By Erol Gelenbe, Institute of Theoretical and Applied Informatics of the Polish Academy of Sciences (IITIS-PAN)
The IITIS-PAN team has obtained some recent results as part of the DOSS project, regarding the analysis of the behaviour of real (non-virtual) IoT Gateways, in order to determine the salient features of these systems when cyberattacks occur. The motivation for this work resides in the need to identify the characteristic behaviour of Gateways for the purpose of building their Digital Twins, so that one may faithfully reproduce the effects of normal and attack traffic on a Gateway.
This work has required the laboratory construction of a typical Gateway system that includes emulators of sensors/actuators, using Raspberry Pi processors, connected to an Ethernet switch to represent an IoT interconnection network, and an eight-core workstation supporting the network access to and from the sensors/actuators, an Intrusion Detection System (IDS) based on the Deep Random Neural Network to provide high accuracy detection of malicious packets. Between the Ethernet switch and the Gateway, we have also experimented with the placement of a smart Quasi-Deterministic Traffic Policy forwarder (SQF) that shapes the input traffic to attenuate the effect of attacks on the Gateway.

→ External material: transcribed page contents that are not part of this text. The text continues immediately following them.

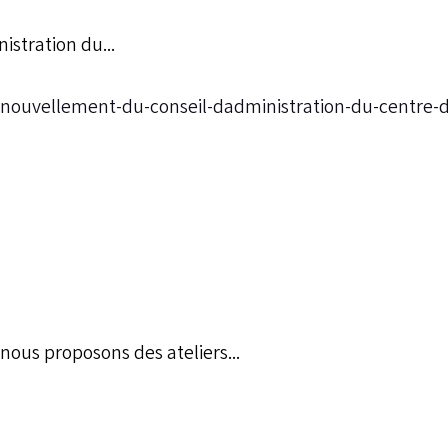
istration du...
enouvellement-du-conseil-dadministration-du-centre-d
nous proposons des ateliers...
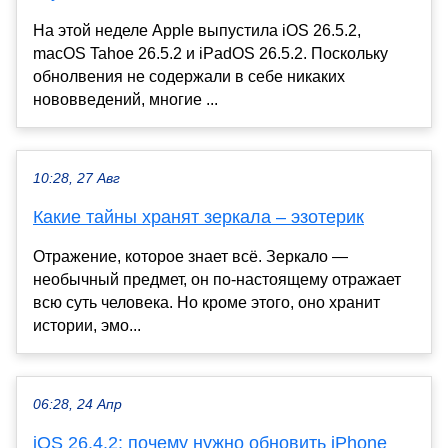
На этой неделе Apple выпустила iOS 26.5.2,
macOS Tahoe 26.5.2 и iPadOS 26.5.2. Поскольку
обнолвения не содержали в себе никаких
нововведений, многие ...
10:28, 27 Авг
Какие тайны хранят зеркала – эзотерик
Отражение, которое знает всё. Зеркало —
необычный предмет, он по-настоящему отражает
всю суть человека. Но кроме этого, оно хранит
истории, эмо...
06:28, 24 Апр
iOS 26.4.2: почему нужно обновить iPhone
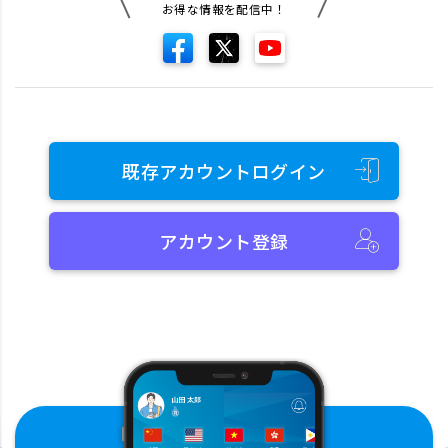
お得な情報を配信中！
既存アカウントログイン
アカウント登録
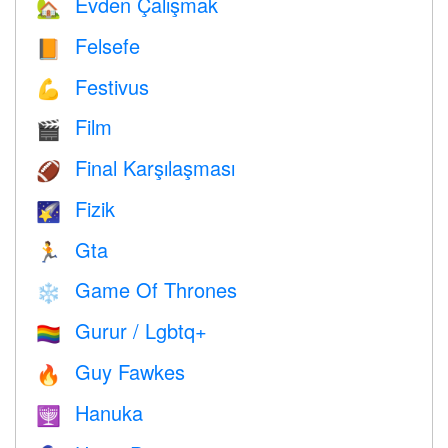
Evden Çalışmak
🏡
Felsefe
📙
Festivus
💪
Film
🎬
Final Karşılaşması
🏈
Fizik
🌠
Gta
🏃
Game Of Thrones
❄️
Gurur / Lgbtq+
🏳️‍🌈
Guy Fawkes
🔥
Hanuka
🕎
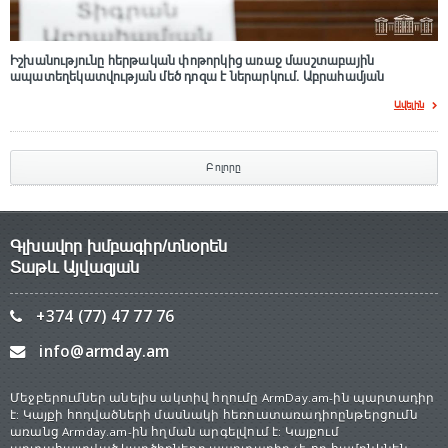
Իշխանությունը հերթական փոթորկից առաջ մասշտաբային
ապատեղեկատվության մեծ դnզա է ներարկում․ Աբրահամյան
Ավելին
Բոլորը
Գլխավոր խմբագիր/տնօրեն
Տաթև Այվազյան
+374 (77) 47 77 76
info@armday.am
Մեջբերումներ անելիս ակտիվ հղումը ArmDay.am-ին պարտադիր
է: Կայքի հոդվածների մասնակի հեռուստառադիոընթերցումն
առանց Armday.am-ին հղման արգելվում է: Կայքում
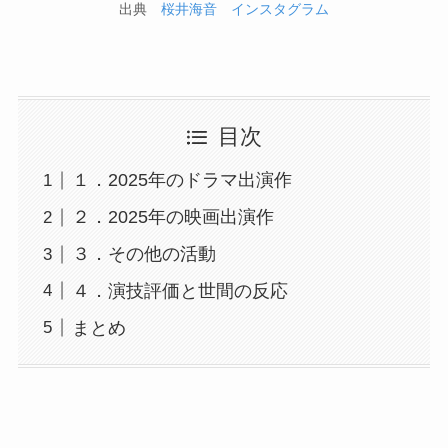
出典
桜井海音 インスタグラム
目次
１．2025年のドラマ出演作
２．2025年の映画出演作
３．その他の活動
４．演技評価と世間の反応
まとめ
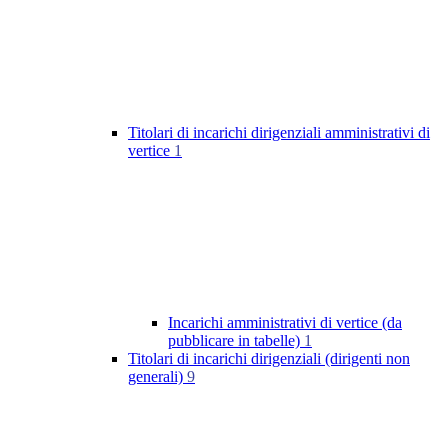
Titolari di incarichi dirigenziali amministrativi di
vertice
1
Incarichi amministrativi di vertice (da
pubblicare in tabelle)
1
Titolari di incarichi dirigenziali (dirigenti non
generali)
9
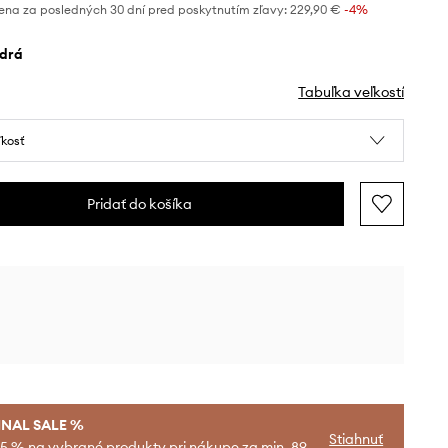
ena za posledných 30 dní pred poskytnutím zľavy:
229,90 €
 -4%
odrá
Tabuľka veľkostí
ľkosť
Pridať do košíka
INAL SALE %
Stiahnuť
-5 % na vybrané produkty pri nákupe za min. 89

Figure 1 Network Architecture where the Server is protected by a novel QDTP Smart Forwarder
Extensive measurement results, some of which are reported in a recent paper which won the best paper award at IEEE Trustcom2023 [1], detail the histograms of the packet processing times (or overhead created by the IDS) with and without attacks. They show that the high processor overload that is due to the numerous incoming packets at the Gateway when an attack occurs, causes the IDS packet processing time histograms with and without an attack, will differ substantially, with a substantial increase in processing times under attack that shows a heavy-tailed behaviour. This also causes substantial slowdowns and the build-up of very large packet queues at the entrance of the Gateway. Our measurements also show that the use of the SQF at the entrance of the Gateway will allow packets to accumulate at its own input, and hence protect the Gateway and allow the IDS to operate normally. In a related mathematical development, we also prove that the SQF does not increase the end-to-end delay for packets arriving from the IoT devices to the Gateway, either during « normal » or « attack » modes of operation so that the SQF has no negative operational effects.
Figure 2 Server’s Input Queue Length Without (High) and With (Low Blue) the Smart Forwarder after a 10 second Flood Attack
These results indicate that the DOSS Digital Twin approach will need to incorporate such effects and that they could be included by using a high-level modelling approach such as large deviations (from probability and statistics) to predict the overload effects of attacks.
[1] E. Gelenbe and M. Nasereddin, « Protecting IoT Servers Against Flood Attacks with the Quasi Deterministic Transmission Policy » (Best Paper Award, IEEE Trustcom 2023), The 22nd IEEE International Conference on Trust, Security and Privacy Computing and Communications, November 2023, Exeter, UK, IEEEXplore, January 2024, pp. 1-8.